The passive cooler is a classic of the era, firmly glued down and stamped with the striking GRAPHICS BY rage128 logo. Analyzing the board up close under a macro lens reveals a pristine layout. The traces routing from the graphics chip to the memory array are a masterclass in period accurate 128-bit bus design. The memory chips themselves are immaculate, and the surface text is sharply legible:
PCB Silkscreen: PN 109-57400-00 (C) 1998 ATI TECHNOLOGIES INC.

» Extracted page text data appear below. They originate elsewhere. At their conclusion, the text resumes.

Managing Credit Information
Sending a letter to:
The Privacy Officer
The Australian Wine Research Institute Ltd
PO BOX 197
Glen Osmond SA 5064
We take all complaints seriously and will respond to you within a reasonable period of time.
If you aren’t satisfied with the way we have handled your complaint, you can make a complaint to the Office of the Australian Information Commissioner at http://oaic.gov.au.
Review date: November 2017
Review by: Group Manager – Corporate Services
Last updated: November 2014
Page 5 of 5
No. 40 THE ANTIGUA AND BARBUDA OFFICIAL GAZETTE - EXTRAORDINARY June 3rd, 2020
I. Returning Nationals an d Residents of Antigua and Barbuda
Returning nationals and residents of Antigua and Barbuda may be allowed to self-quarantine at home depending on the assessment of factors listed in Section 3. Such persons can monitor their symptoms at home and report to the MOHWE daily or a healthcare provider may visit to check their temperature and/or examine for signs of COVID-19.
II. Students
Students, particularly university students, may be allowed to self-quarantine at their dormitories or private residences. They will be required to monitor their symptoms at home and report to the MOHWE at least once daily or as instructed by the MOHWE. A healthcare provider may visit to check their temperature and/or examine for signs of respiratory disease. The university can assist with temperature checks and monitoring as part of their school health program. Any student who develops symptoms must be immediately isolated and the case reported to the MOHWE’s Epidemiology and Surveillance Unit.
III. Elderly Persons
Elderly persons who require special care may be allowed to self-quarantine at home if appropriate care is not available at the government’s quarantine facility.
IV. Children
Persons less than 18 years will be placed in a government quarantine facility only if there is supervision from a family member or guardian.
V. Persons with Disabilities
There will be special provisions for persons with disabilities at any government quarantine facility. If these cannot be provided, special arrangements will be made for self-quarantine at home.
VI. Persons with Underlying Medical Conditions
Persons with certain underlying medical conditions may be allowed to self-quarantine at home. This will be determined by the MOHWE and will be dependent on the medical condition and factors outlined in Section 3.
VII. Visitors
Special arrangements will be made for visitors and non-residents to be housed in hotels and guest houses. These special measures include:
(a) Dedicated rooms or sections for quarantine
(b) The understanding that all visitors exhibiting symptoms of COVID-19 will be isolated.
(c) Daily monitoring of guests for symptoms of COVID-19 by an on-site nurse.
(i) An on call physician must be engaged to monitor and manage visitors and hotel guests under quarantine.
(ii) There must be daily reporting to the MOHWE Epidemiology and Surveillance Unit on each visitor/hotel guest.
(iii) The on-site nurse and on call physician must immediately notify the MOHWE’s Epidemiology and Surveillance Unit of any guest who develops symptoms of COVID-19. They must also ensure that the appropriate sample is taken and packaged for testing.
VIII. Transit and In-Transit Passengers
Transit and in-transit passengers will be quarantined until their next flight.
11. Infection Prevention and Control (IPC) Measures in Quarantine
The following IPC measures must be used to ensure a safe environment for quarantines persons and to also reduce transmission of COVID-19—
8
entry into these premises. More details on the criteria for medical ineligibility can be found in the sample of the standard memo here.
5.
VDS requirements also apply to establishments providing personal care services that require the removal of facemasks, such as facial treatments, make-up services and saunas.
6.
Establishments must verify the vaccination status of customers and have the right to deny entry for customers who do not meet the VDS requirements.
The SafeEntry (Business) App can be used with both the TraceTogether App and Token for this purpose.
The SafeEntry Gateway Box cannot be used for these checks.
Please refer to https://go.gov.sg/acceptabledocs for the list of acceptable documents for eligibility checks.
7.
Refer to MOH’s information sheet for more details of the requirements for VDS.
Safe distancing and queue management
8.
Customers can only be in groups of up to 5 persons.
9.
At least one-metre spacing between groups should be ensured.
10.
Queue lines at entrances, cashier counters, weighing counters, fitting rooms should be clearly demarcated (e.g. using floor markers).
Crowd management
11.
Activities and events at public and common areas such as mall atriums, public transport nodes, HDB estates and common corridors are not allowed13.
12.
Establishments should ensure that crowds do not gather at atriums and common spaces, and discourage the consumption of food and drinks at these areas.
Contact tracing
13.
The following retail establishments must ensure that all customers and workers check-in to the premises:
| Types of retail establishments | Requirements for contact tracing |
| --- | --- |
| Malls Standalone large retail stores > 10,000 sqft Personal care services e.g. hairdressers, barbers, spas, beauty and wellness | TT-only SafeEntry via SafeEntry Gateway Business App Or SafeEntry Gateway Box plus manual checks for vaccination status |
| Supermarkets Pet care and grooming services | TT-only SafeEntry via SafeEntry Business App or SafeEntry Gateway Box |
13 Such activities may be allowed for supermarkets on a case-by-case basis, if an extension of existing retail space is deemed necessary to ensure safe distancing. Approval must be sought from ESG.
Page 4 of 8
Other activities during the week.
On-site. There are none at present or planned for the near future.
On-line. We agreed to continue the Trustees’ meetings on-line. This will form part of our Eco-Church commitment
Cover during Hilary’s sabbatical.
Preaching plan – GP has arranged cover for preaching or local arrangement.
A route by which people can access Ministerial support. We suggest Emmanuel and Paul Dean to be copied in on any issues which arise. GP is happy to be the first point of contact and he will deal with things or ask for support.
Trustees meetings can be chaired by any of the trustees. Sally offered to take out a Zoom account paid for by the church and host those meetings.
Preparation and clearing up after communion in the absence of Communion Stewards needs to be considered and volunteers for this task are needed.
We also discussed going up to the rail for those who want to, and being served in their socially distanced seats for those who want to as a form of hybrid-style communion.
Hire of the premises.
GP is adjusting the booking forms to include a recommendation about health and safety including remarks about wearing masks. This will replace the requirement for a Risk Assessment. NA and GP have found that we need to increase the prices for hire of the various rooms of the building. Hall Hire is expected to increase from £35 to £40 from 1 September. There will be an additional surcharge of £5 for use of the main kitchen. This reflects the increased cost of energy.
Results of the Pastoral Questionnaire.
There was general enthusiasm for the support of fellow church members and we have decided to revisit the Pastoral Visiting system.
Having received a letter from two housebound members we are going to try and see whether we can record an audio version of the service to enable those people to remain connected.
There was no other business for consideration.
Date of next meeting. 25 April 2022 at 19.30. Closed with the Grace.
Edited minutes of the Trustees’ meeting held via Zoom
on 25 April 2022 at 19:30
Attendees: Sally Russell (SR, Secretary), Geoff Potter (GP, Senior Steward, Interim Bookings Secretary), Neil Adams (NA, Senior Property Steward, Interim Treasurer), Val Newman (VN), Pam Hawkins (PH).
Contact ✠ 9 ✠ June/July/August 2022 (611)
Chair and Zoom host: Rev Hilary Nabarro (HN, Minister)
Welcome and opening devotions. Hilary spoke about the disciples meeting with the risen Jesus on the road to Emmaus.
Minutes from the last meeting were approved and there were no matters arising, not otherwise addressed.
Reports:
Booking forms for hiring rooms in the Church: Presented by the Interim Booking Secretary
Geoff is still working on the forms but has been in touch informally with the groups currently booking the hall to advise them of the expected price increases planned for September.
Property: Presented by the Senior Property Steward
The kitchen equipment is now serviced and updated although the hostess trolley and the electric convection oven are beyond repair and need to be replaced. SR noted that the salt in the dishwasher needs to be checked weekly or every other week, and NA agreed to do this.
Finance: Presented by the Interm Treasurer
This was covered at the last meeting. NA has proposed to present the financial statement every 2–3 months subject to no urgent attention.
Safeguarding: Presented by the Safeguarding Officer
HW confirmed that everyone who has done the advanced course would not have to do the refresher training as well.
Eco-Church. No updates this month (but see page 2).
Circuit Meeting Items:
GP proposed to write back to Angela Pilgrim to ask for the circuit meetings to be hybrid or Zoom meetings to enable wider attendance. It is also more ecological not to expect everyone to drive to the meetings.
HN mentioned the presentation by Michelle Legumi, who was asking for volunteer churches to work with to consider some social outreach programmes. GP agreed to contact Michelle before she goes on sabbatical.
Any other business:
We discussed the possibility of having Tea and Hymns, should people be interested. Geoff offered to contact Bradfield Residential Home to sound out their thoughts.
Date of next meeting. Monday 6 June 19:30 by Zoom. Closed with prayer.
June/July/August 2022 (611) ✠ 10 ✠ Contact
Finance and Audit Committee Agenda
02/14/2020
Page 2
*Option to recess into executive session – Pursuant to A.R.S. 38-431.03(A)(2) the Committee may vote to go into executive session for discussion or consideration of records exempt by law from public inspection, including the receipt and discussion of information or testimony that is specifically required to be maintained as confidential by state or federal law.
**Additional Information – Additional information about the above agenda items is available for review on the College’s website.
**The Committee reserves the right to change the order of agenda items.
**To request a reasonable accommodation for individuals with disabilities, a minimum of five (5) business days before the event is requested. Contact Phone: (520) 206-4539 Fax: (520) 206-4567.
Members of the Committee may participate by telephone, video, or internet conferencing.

Memory Chips: LGS GM72V161621CT10K 9913 AG7 KOREA
Primary Sticker: P/N 1025740700 000048
Secondary Sticker: TN920621FG3UA 630-2896
Compliance Marks: VERTEX M1 99 15 94V-0 E137137
Looking at the back of this board, you can see the heavy use of localized ground planes and a complete absence of rear mounted memory chips. The rear PCB is dominated by an enormous white silkscreen of the Rage 128 logo and a thick forest of through hole pins from the VGA connector and the top mounted AMC connector. The tactile feel of the sharp header pins and the slightly chalky paper stickers really anchors this artifact in its specific moment in computing history.
This artifact represents a massive leap in 3D acceleration architecture for ATI. The Rage 128 was built on a 0.25-micron fabrication process, packing approximately 8 million transistors. The chip under that brown heatsink is a Superscalar architecture featuring twin pixel pipelines. In an era where single-texturing was common, this allowed the chip to output two pixels per clock cycle.
The "128" in the name is not just marketing fluff. It refers to the true 128-bit memory architecture. Pushing data through this wide bus are eight discrete LGS (LG Semicon) Synchronous Graphics RAM (SGRAM) chips. The 10K in the part number indicates a 10 nanosecond access time, perfectly aligning with a 100 MHz theoretical ceiling, though these boards typically ran the memory synchronously with the core at 90 MHz.
One of the most highly touted features of this silicon was its hardware based DVD decoding. The architecture included a full inverse discrete cosine transform (iDCT) engine. This meant a sluggish Pentium II desktop could smoothly play a DVD without dropping frames, an extremely taxing workload for standard processors of the time. The top edge of the board houses the AMC VER. 2.0 (ATI Multimedia Channel) header, which allowed users to physically ribbon-cable this card to specialized TV tuner or video capture daughterboards.
The graphics card market in 1998 and 1999 was an absolute bloodbath. This specific silicon was thrust into a cage match against the 3dfx Voodoo3, the Nvidia RIVA TNT2, and the Matrox G400. ATI needed a heavy hitter, and the Rage 128 was their champion.
A fascinating piece of lore regarding this generation is the "32-bit color war." While 3dfx stubbornly stuck to 16-bit internal rendering, arguing that 32-bit was too much of a performance hit, ATI pushed hard into full 32-bit color depth. The Rage 128 was celebrated for maintaining incredibly high performance even when rendering in true color. However, the myth that ATI drivers were historically atrocious largely found its roots during this exact era. The hardware was universally praised by reviewers, but early adopters frequently battled OpenGL glitches and direct draw crashes until ATI finally stabilized their software stacks months after release.
It is always amusing to look back at the passive cooling on these cards. Today, a graphics chip pulling this much relative performance would require a triple slot vapor chamber. Here, we have a tiny piece of ridged aluminum, completely devoid of a fan, relying entirely on the ambient airflow of a beige ATX tower.
Identifying this exact board is a straightforward but satisfying forensic exercise. The board clearly identifies itself with the PN 109-57400-00 silkscreen. My research confirms this specific part number belongs to the ATI Rage 128 GL variant, specifically the 16 MB AGP model.
The date codes on the silicon provide a beautiful timeline of manufacturing. The LGS memory chips are stamped with 9913, meaning they rolled out of the Korean fabrication plant in the 13th week of 1999. The PCB itself bears a 99 15 mark near the vertex logo on the rear, indicating the bare board was produced in the 15th week of 1999. We can authoritatively conclude this exact card was assembled in China sometime in late April or early May of 1999. The presence of the AMC header and the 16 MB of SGRAM cements its status as a premium tier multimedia accelerator from the golden age of retro 3D gaming.